Spain’s economy leads the way as the Eurozone begins to fight back
By Liam Sheasby, News Editor
01 May 2019
Pedro Sánchez: Spain's Prime Minister and leader of Partido Socialista Obrero Español (Spanish Socialist Worker's Party)
The Spanish economy has reported a 0.7% growth in GDP this week; up from the previous quarter’s growth of 0.6% and with twice as much economic growth as neighbouring France.
The news is timely for Prime Minister Pedro Sanchez and his Socialist Party, having just won the largest number of seats in the Spanish election but still being short of a majority. The positive economic figures could be enough to tempt uncertain rival parties into a coalition to break the hung parliament.
The Eurozone also posted improved figures with 0.4% GDP growth across the region; up from 0.2% in the fourth quarter of 2018. Italy was the surprise package of the 19-nation bunch, with 0.2% GDP growth bringing the beleaguered country back from its third recession in a decade.
The figures for Q1 2019 were reported by the Instituto Nacional de Estadística de España (National Statistics Institute of Spain) as shown by the chart below:
CNTR. Avance Trimestre 1/2019. El #PIB español registra un crecimiento del 0,7% en el primer trimestre de 2019 respecto al trimestre anterior en términos de volumen. Nota de prensa: https://t.co/sL9fzHACEJ Más resultados: https://t.co/vWvQIJ1vju #INE #economía pic.twitter.com/QcbpFJ1Fkb— INE España (@es_INE) April 30, 2019
The data also shows that Spain’s economy grew 2.4% faster in the first quarter of this year compared to the same period last year, with Bloomberg describing the gains as unexpected. Spain has now grown consistently since 2013.
The 0.7% growth realised in Q1 means that Spain’s economy has outperformed the Eurozone average for the past five quarters, with higher wages helping to stimulate consumer spending. The Spanish government – led by the re-elected Pedro Sanchez – estimates that Spain will achieve 2.2% overall growth this year.
One big concern is that Spain’s unemployment has risen again though – up from 13.9% in February to 14.7%. This comes off the back of nearly 600,000 jobs created in the last year; a figure not seen since before the financial crisis back in 2007.

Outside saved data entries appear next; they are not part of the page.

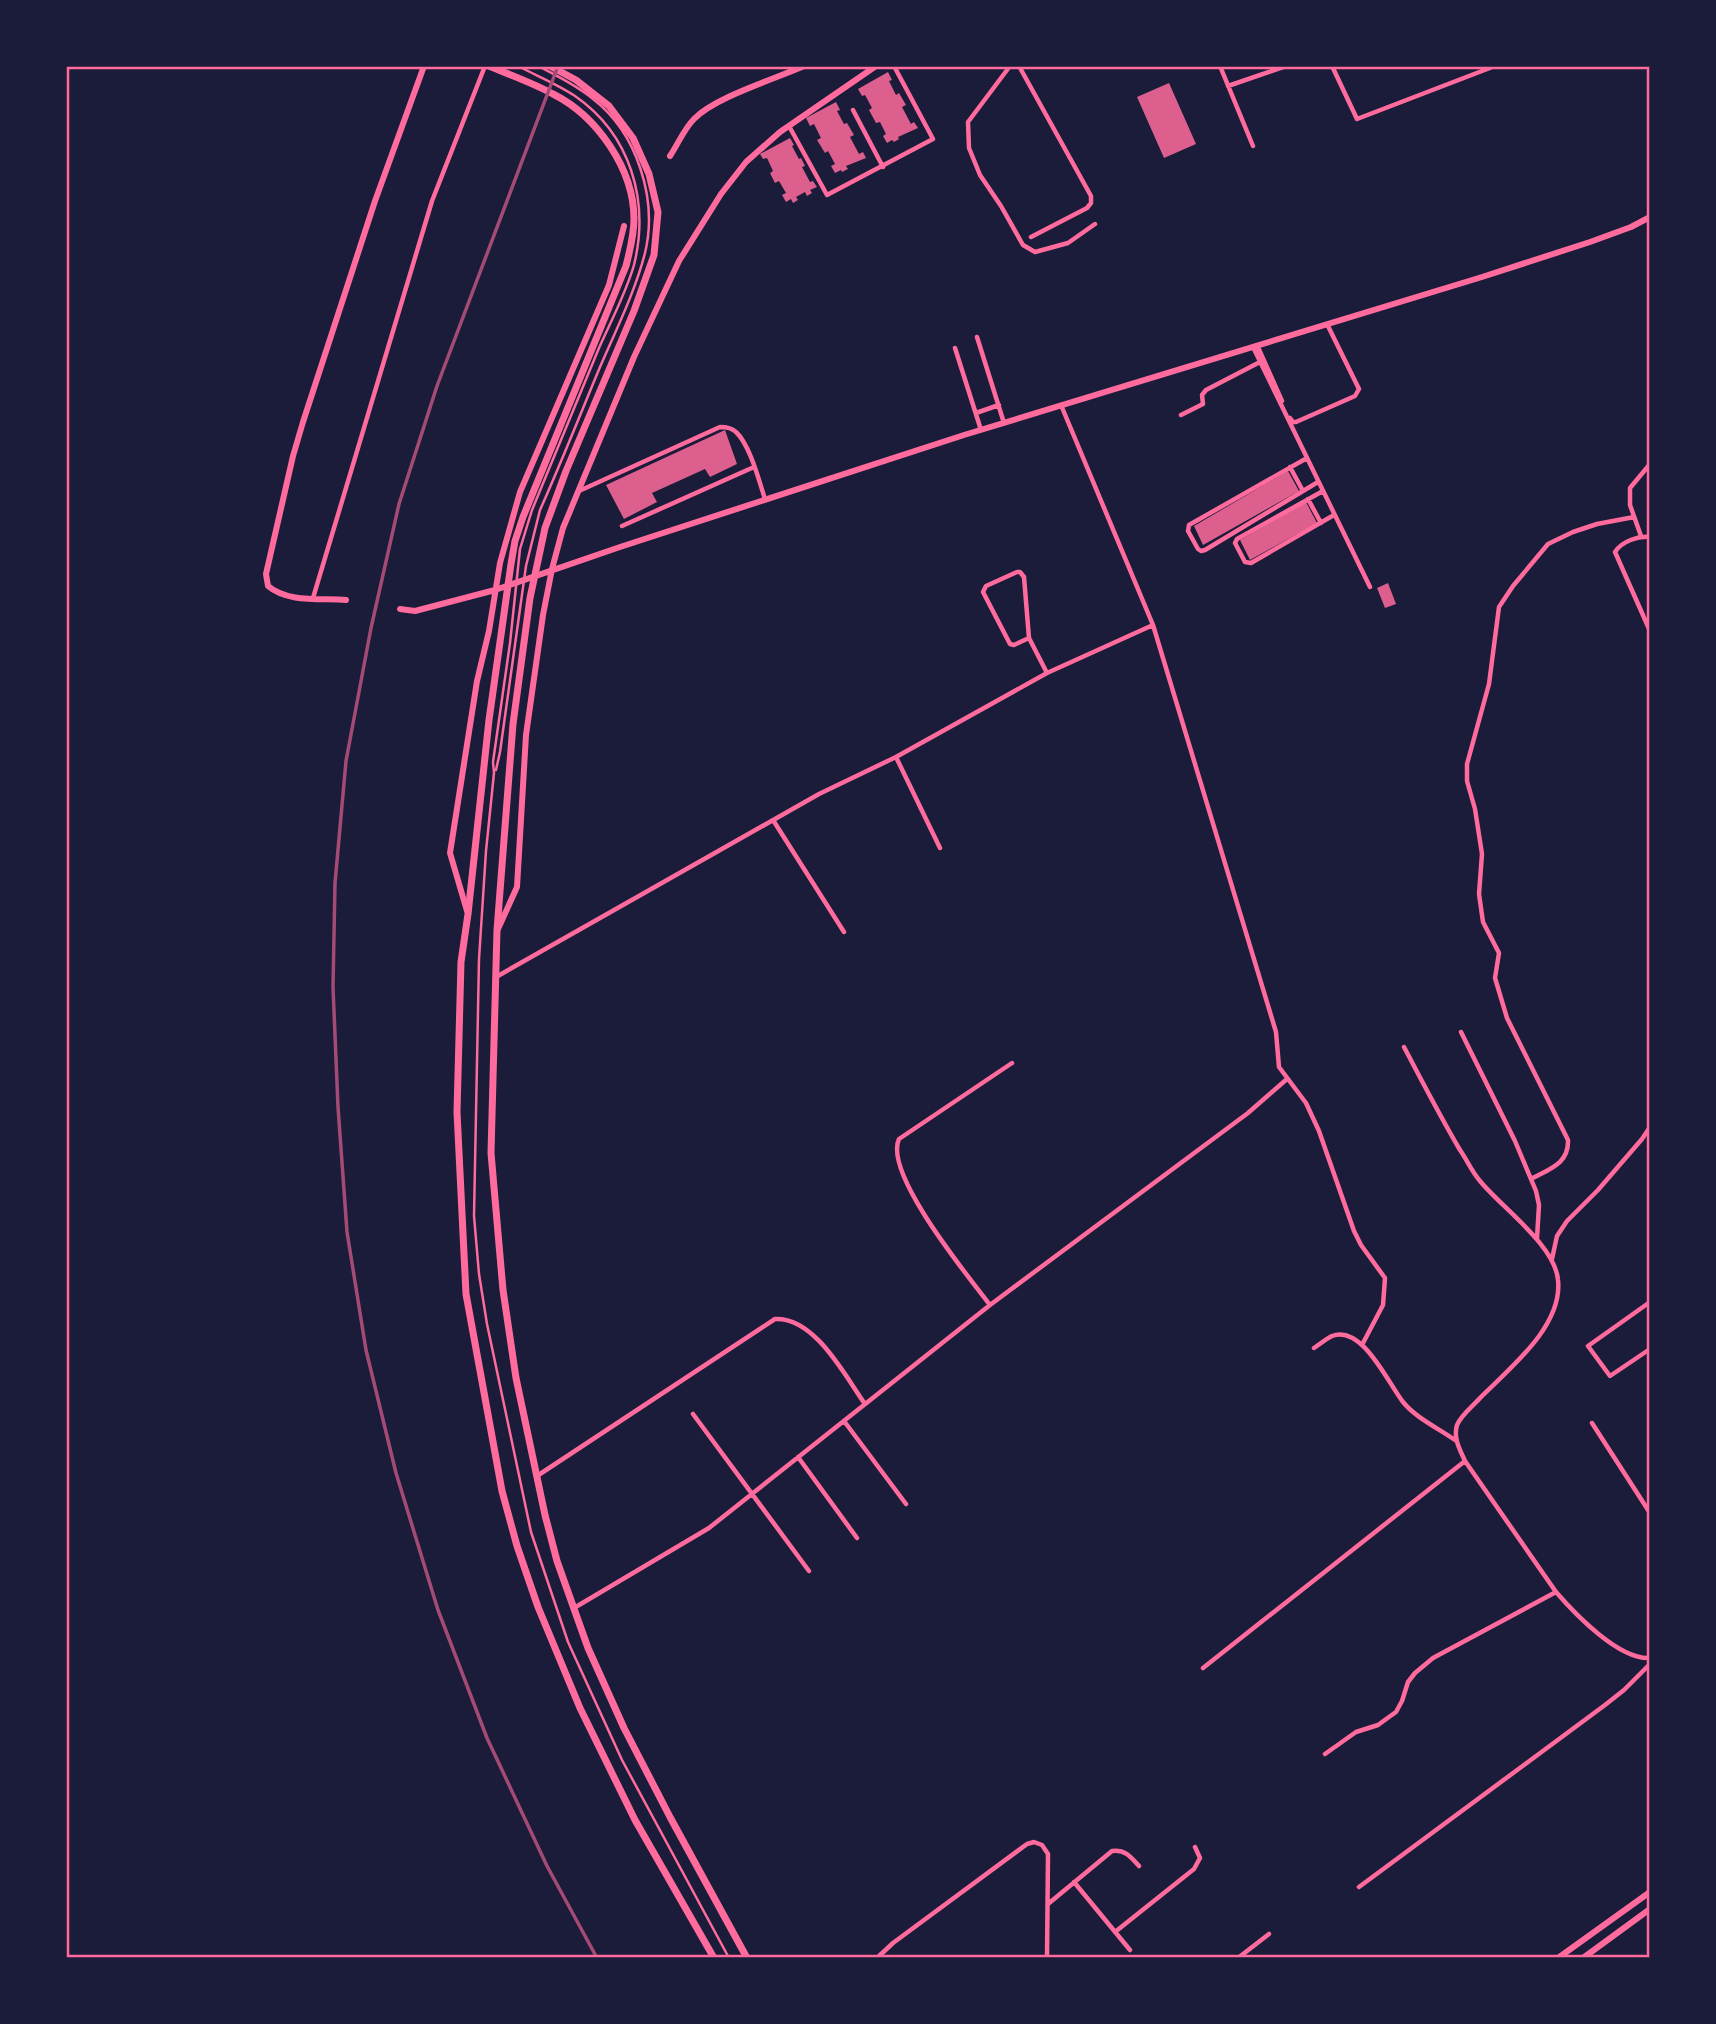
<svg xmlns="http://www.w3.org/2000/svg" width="1716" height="2024" viewBox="0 0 1716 2024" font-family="Barlow,sans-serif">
<rect width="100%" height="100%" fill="#1b1b3a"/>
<path fill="#dd5f8e" d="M888,72L892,80L889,81L896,95L899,93L906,105L902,107L911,124L914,122L918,128L898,137L899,139L894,142L892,140L887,143L883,136L886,134L880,122L876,123L869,110L872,108L865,95L862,96L858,89Z
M1169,83L1196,144L1164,158L1137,97Z
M836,102L840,110L837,111L844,124L847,123L854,135L850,137L859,154L863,152L866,158L846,166L848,169L842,172L841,170L835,173L831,166L835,164L828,151L825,153L817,140L821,138L814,124L810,126L806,118Z
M790,138L794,145L792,146L799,159L801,158L805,166L802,167L810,182L813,181L817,187L810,190L812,193L807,196L805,192L796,197L798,200L793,203L791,199L786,202L782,195L786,193L779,181L775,183L770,173L773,171L767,158L763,159L760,154Z
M725,430L737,464L710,477L705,469L652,493L657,502L624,519L606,485Z
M1288,471L1299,491L1203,545L1194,526Z
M1306,502L1317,523L1250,560L1240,540Z
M1388,583L1396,604L1385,608L1377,588Z"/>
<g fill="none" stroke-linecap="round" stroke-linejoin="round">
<path stroke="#ff6b9d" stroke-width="2.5" d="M518,66C537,76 557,84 575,96C630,134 650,200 634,265C626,293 611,321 599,348C577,402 554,456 532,510L520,549L510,643L493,762L494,773L486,851L479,959L474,1216L479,1274L487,1324L531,1532L568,1642L622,1760L729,1958
M496,770L500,752L526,566L540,510C561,463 580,415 600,367C616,330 635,292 645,253C658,199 637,133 593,99C576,85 557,76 538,66"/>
<path stroke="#ff6b9d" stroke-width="4.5" d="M1010,66L968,122L969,148L980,175L1001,206L1023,245L1035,252L1068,243L1095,224
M1019,66L1091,196V203L1087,208L1031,237
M1220,66L1253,146
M1332,66L1357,119L1495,66
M1228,86L1286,66
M853,110L883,167
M789,126L827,195L933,139L894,66
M977,337L1004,423
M1257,345L1282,401
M1253,347L1370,587
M955,348L981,430
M1061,405L1153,625L1276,1032L1279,1067L1306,1103L1319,1131L1354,1231L1361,1245L1385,1278L1383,1305L1362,1345
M976,413L999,405
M1181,415L1203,404L1202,395L1206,390L1260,362
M1290,418L1293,422H1296L1355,396L1359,389L1327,324
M1307,458L1189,525L1188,531L1198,549L1201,551L1205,550L1318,482
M1290,467L1303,491
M579,491L720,427C725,427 732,428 736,432C750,445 759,481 765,499
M1323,491L1237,539L1235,543L1245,562L1251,563L1334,515
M1308,499L1321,523
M622,526L754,467
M1641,536L1630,505V488L1650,464
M1650,537C1638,536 1622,541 1615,552L1650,631
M313,598L432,201L485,66
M1029,638L1014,645L1010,644L983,592L986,586L1017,572H1020L1024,577L1029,638L1047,673
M896,757L940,848
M773,820L844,932
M496,977L819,794L896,757L1047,673L1153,625
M1461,1032L1515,1141L1536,1191L1539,1205L1537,1238
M1404,1047C1422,1081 1440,1116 1460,1150C1467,1160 1472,1172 1480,1181C1502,1208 1555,1245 1558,1280C1563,1326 1510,1368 1481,1397C1474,1405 1461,1415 1457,1425C1453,1438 1460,1450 1465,1461L1556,1592C1575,1614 1619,1660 1650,1658
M1531,1179C1549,1169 1569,1164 1568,1140L1507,1018L1495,978L1499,953L1483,922L1479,894L1482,854L1475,809L1467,781V764L1489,684L1499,607L1513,586L1548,544L1573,532L1597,524L1634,517
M1552,1259L1557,1236L1567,1221L1598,1190L1642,1139L1650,1127
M1650,1302L1588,1346L1610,1376L1650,1349
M990,1305C968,1276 883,1173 899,1139L1012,1063
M1314,1348C1320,1344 1326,1339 1332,1336C1362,1324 1388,1383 1403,1402C1416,1418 1438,1428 1455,1440
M693,1414L809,1571
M844,1421L906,1504
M1592,1423L1650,1513
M798,1457L857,1538
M537,1476L775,1319C815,1317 845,1376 865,1404
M574,1608L709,1528L990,1305L1248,1113L1287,1079
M1203,1668L1465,1461
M1325,1754L1356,1732L1378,1725L1389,1717L1396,1712L1402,1701L1408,1682L1415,1673L1433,1658L1556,1592
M1074,1882L1130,1950
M1359,1887L1605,1705L1624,1690L1650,1664
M1048,1904L1112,1851C1125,1849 1131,1857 1139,1866
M1115,1932L1194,1869L1200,1858L1195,1847
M877,1958L893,1943L1027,1844L1034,1842L1042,1845L1048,1854L1047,1958
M1238,1958L1269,1934"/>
<path stroke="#ff6b9d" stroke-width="6" d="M670,156C678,144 684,129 694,119C715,97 775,79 804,66
M346,600C321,598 288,603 268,586L266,574L293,456L303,422L375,201L424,66
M400,609L415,611L495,590L620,547L964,435L1482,277L1590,242L1631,227L1650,217
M467,911L450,853L477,681L489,631L500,563L520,492L609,285L624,226
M498,929L517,887L526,735L543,615L552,569L563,528L634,357L679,261L721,194L746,162L780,132L876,66
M1558,1958L1650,1892
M1583,1958L1650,1909"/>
<path stroke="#ff6b9d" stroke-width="7" d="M489,66C510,75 533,83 553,94C597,116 634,169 634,219C634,235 630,250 626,266L523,517L515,541L511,564L489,720L468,914L461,962L457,1112L466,1294L502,1491L517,1546L538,1607L580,1708L635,1820L714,1958
M550,66L576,80L609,106L633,138L649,174L658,212L654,255L634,311L566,471L545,528L530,598L513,724L497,930L491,1153L503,1290L516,1378L545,1515L557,1561L588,1648L624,1728L670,1817L747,1958"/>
<path stroke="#a44b75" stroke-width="3.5" d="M558,66L437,386L399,504L371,628L346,761L335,883L333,987L338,1107L347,1232L366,1350L396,1473L438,1610L487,1738L547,1866L597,1958"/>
</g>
<rect width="1716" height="2024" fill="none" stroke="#1b1b3a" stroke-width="136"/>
<rect x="68" y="68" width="1580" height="1888" fill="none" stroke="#ff6b9d" stroke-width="2.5"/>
</svg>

It is perhaps the talk of uncertainty surrounding the re-elected Socialist government and their need to form a coalition, combined with the sudden rise in unemployment, that prompted Spain’s Antena3 (their equivalent of ITV) to run a feature on gold in their show Espejo Público (Public Mirror). The segment reported how gold demand in Spain was up around 50%, though without citation on their figures. Our sister website, Inversoro.es, has reported a rise in registrations, enquiries and orders in the past fortnight however, suggesting that appetite for physical gold is indeed rising in Spain – even if it’s not by the figure suggested in the Spanish media.